The Ministry of the Interior (Migob) stripped another hundred non-governmental organizations of their legal status through a ministerial agreement, published this Wednesday, September 21, in the Official Gazette. With this new tie, the Ortega regime raises to 2007 the NGOs canceled so far in 2022.
The hunt for the NGOs has intensified since the beginning of this year, when it closed universities and leading organizations in Nicaragua related to the fields of health, education, literature, environmental protection and defenders of women’s rights.
In this new agreement, it eliminated the Nicaraguan Physiotherapist Association, the Nicaraguan Association of French Teachers (Aniprof), the Catholic Foundation for Help, Life and Hope, the Nicaraguan Association of Public Health (ANSAP), the Foundation against Domestic Violence, the Foundation for the Development of Science and Education, Let’s Make Peace Association, Good Hope Civil Association and others. See the complete list here.
With this new hundred outlawed NGOs, the regime of Daniel Ortega has dismantled 2081 Non-Profit Organizations (NPOs), from the end of December 2018 to September 21, 2022.
As of this month, the Migob has been in charge of canceling NPOs through the publication of ministerial agreements in the official newspaper, La Gaceta, signed by the head of that entity, Maria Amelia Colonel Kinloch. The previous annulments were made by means of a decree initiative, which the Parliament, dominated by the Sandinista Front, approved without any type of discussion.
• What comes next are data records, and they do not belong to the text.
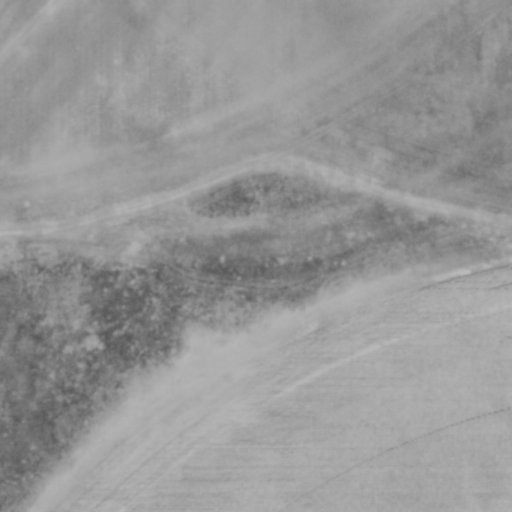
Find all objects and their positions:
crop: (171, 72)
crop: (342, 417)
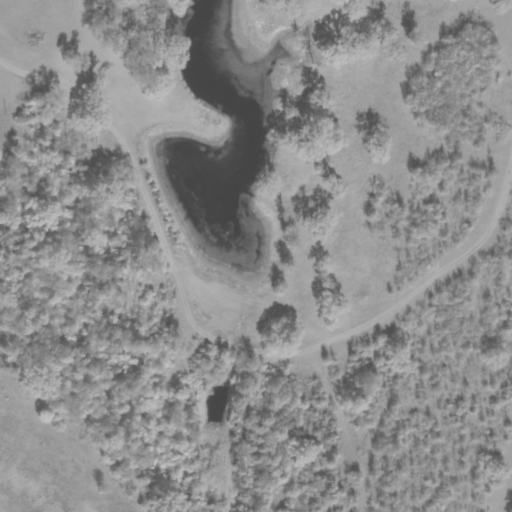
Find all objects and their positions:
road: (215, 368)
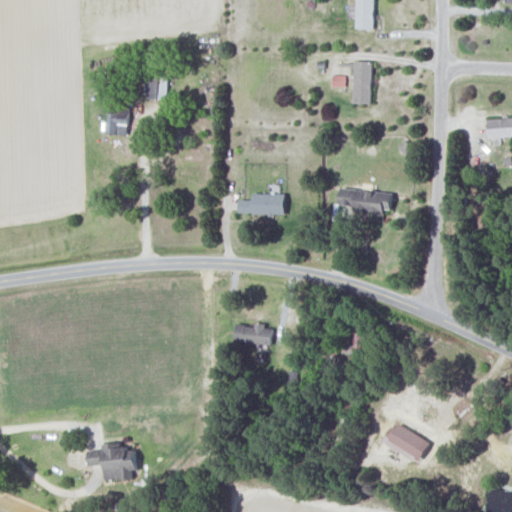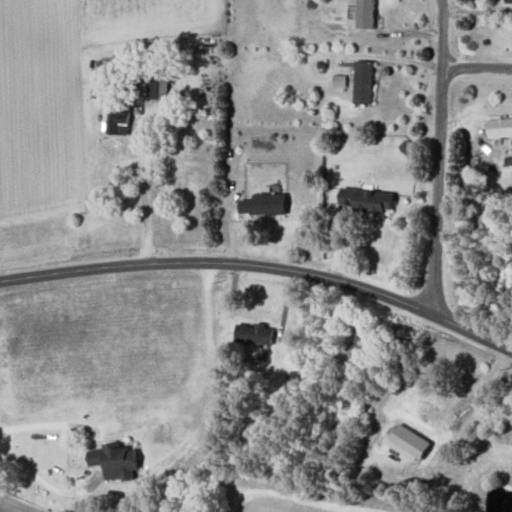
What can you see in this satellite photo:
building: (508, 0)
building: (366, 13)
road: (476, 67)
building: (364, 81)
building: (158, 86)
building: (119, 119)
building: (500, 126)
road: (437, 155)
road: (145, 185)
building: (368, 200)
building: (265, 203)
road: (262, 267)
building: (255, 333)
road: (471, 388)
road: (46, 422)
building: (408, 442)
building: (116, 460)
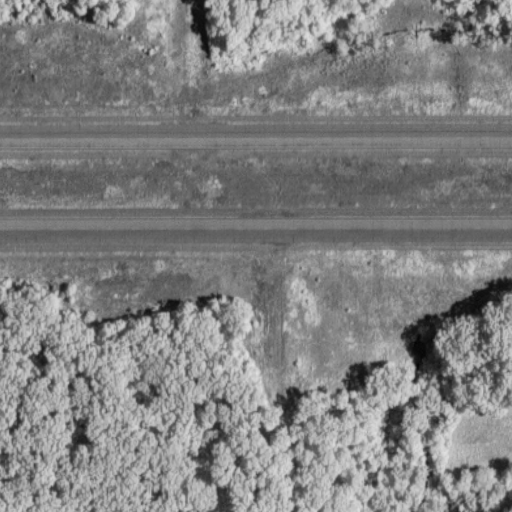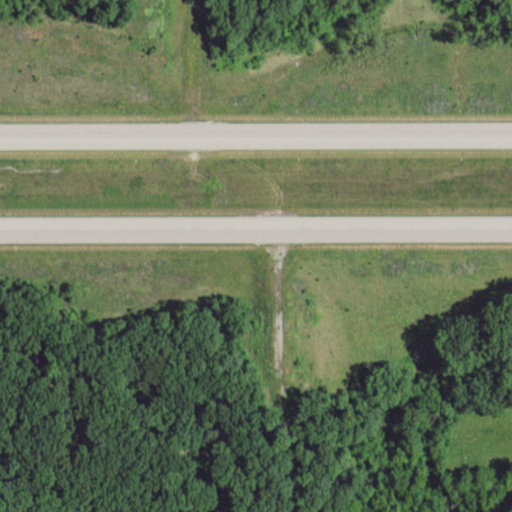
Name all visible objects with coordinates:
road: (255, 133)
road: (256, 226)
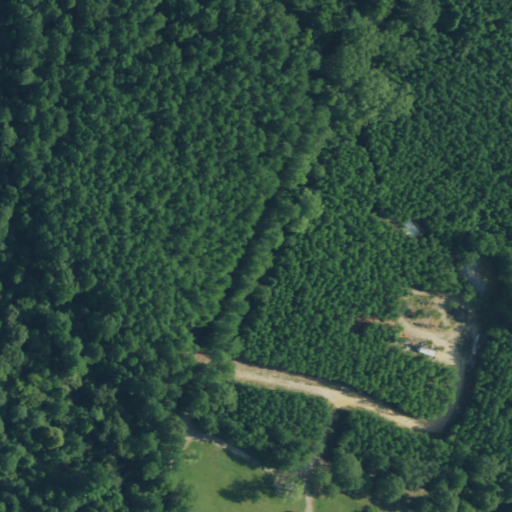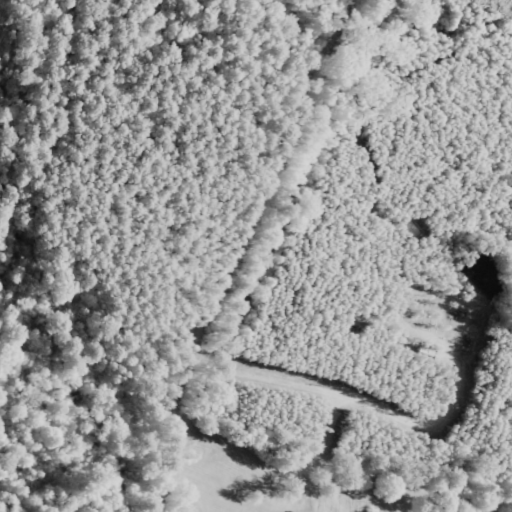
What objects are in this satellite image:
road: (268, 254)
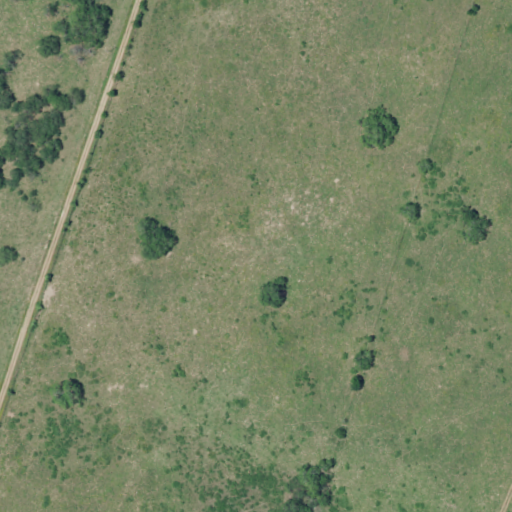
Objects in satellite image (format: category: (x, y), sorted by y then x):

This is due to the reform of Law 1115 or the Regulation and Control of Non-Profit Organizations, approved last August, which empowered the Migob “the authorization, regulation, operation, dissolution, liquidation and cancellation of NPOs, national and other nationalitiesthrough (a simple) Ministerial Agreement”, without any type of mechanism for those affected to appeal the decision to close them.
In this agreement, the Migob points out to the NGOs not to report for periods of seven to twenty-three years on their boards of directors, finding themselves headless, financial statements according to fiscal periods with detailed breakdowns of income and expenses, trial balance, detail of donations -origin , origin and final beneficiary—and information on the identity and origin of all its members and donors.
That same argument, with some nuances, has been used by the Ortega regime since it deepened the repression against organized civil society. They accuse organizations, foundations, agencies and associations of breaking three laws: the new Law 1115, for the Regulation and Control of Non-Profit Organizations; Law 977, Against Money Laundering, the Financing of Terrorism, and the Financing of the Proliferation of Weapons of Mass Destruction, and Law 1040, Regulation of Foreign Agents.
The speech of the Ortega deputies to defend the hunt against the NGOs is that this massive closure responds to an order, based on a review of each organization by the Migob; however, these documents have never been publicly accessible, nor have they allowed the affected NGOs to appeal the closure decision and, in several cases, the confiscation of their assets.